Search code examples
c++sortingbucket-sortcounting-sort

Finding the beginning index for counting sort


int schoolToIndex(string school) {
    if (school == "UCB")  return 0;
    if (school == "UCD")  return 1;
    if (school == "UCI")  return 2;
    if (school == "UCLA") return 3;
    if (school == "UCM")  return 4;
    if (school == "UCSD") return 5;
    if (school == "UCSF") return 6;

    cerr << "Unknown school " << school << endl;
    return -1;
}



void sortByGroupById2(Student students[], int len) {
    int numberofschools = 7;
    int counters[numberofschools];

    for (int i = 0; i < numberofschools; i++) {
        counters[i] = 0;
    }

    for (int i = 0; i < numberofschools; i++) {
        counters[schoolToIndex(students[i].getSchool())]++;
    }

    Student *sortedArray = new Student[len];

    for (int i = 0; i < len; i++) {
    sortedArray[counters[schoolToIndex(students[i].getSchool())]] = students[i];
    counters[schoolToIndex(students[i].getSchool())]++;
    }

    for (int i = 0; i < len; i++) {
        students[i] = sortedArray[i];
    }

}

int main() {
    const int LEN = 350000;

    // Rough timing
    Student* uc2 = readStudentsFromFile("uc_students_sorted_by_id.txt", LEN);
    time(&start);
    sortByGroupById2(uc2, LEN);
    time(&end);
    cout << "Using counting sort it took " << difftime(end, start) << " seconds." << endl;

    writeStudentsToFile(uc1, LEN, "uc_by_school_by_id1.txt");
    writeStudentsToFile(uc2, LEN, "uc_by_school_by_id2.txt");
    return 0;
}

The specific problem I have in question is in the code

 sortedArray[counters[schoolToIndex(students[i].getSchool())]] = students[i],

I have the beginning index of sortedArray be the number of students of the school. What I am unsure of how to do is to have the beginning index be the cumulative number of students of the schools before.

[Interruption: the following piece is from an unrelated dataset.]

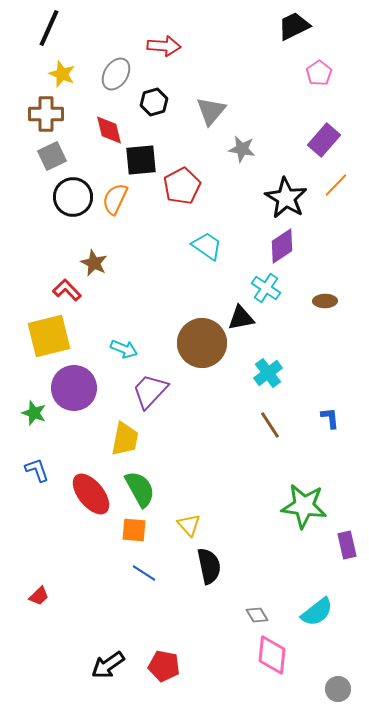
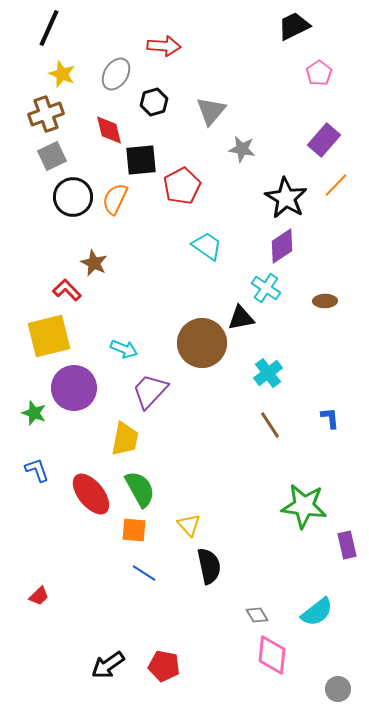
brown cross at (46, 114): rotated 20 degrees counterclockwise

For example if I want the beginning index of the UCLA, I would need to add the number of students of UCB and UCD and UCI in order to get the beginning index of this bucket.

So my plan of action would be to have the counters array to store the combined values of the number of students. For example if my counters array had [5, 10, 15, 20] as the number of students, I would want it to store [5, 15, 30, 50] to be the array of beginning indices for my sortedArray.

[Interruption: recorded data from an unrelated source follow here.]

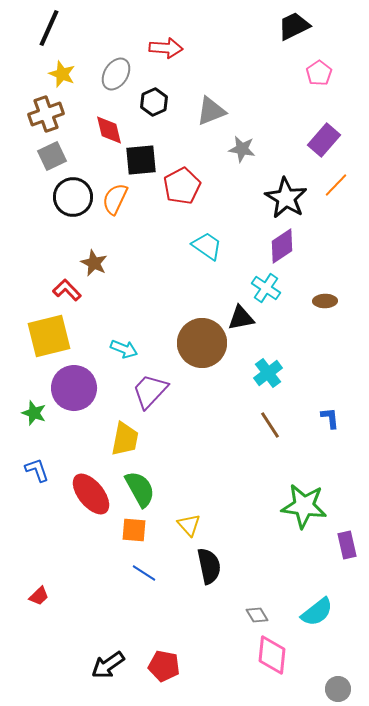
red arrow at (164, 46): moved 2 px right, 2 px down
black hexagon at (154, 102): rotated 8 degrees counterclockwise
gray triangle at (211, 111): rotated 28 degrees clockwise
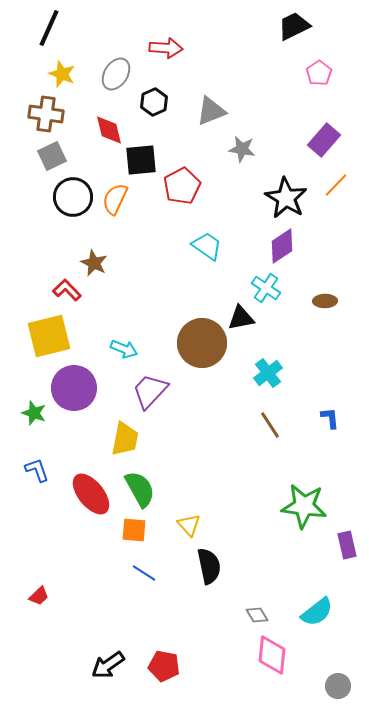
brown cross at (46, 114): rotated 28 degrees clockwise
gray circle at (338, 689): moved 3 px up
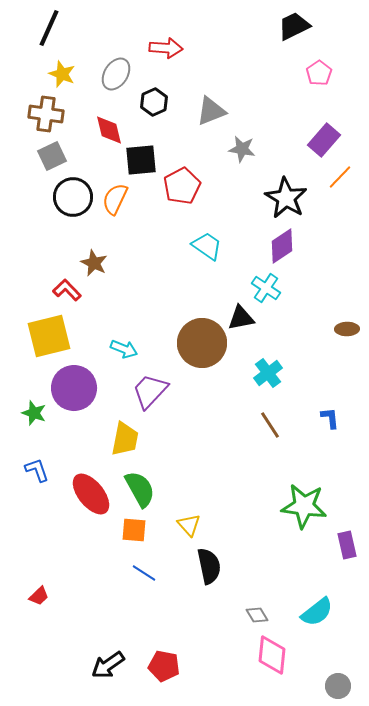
orange line at (336, 185): moved 4 px right, 8 px up
brown ellipse at (325, 301): moved 22 px right, 28 px down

Is there any method I can use for this? Do i use recursion?


Solution

  • For an array of starting indexes, what you probably want to end up with is [0,5,15,30] (note the last count of 20 is not used). You could make counters 1 element larger to do this, or you could use two count variables. The counts need to scan for all students, which is len, not just number of schools.

    using two temp variables, sum and cnt:

        for (int i = 0; i < len; i++) {
            counters[schoolToIndex(students[i].getSchool())]++;
        }
    
        sum = 0;
        for (int i = 0; i < numberofschools; i++) {
            cnt = counters[schoolToIndex(students[i].getSchool())];
            counters[schoolToIndex(students[i].getSchool())] = sum;
            sum += cnt;
        }
    

    If you make counters one larger:

        int counters[numberofschools+1];
        // ...
        for (int i = 0; i <= numberofschools; i++) {
            counters[i] = 0;
        }
        for (int i = 0; i < len; i++) {
            // note the [1 + ...] only used here, not later in the actual sort
            counters[1+schoolToIndex(students[i].getSchool())]++;
        }
        for (int i = 2; i <= numberofschools; i++) {
            counters[schoolToIndex(students[i  ].getSchool())] += 
            counters[schoolToIndex(students[i-1].getSchool())];
        }
    

    In either case, the last count / index is not used, since that's the index to the end of the data, and the array is to be used as an array of starting indexes.

    The sort will be stable starting at the first element and ending with last element. I see another answer with the alternative method of starting with the last element traversing backwards to first element which is also stable, but not as cache friendly as starting with first element.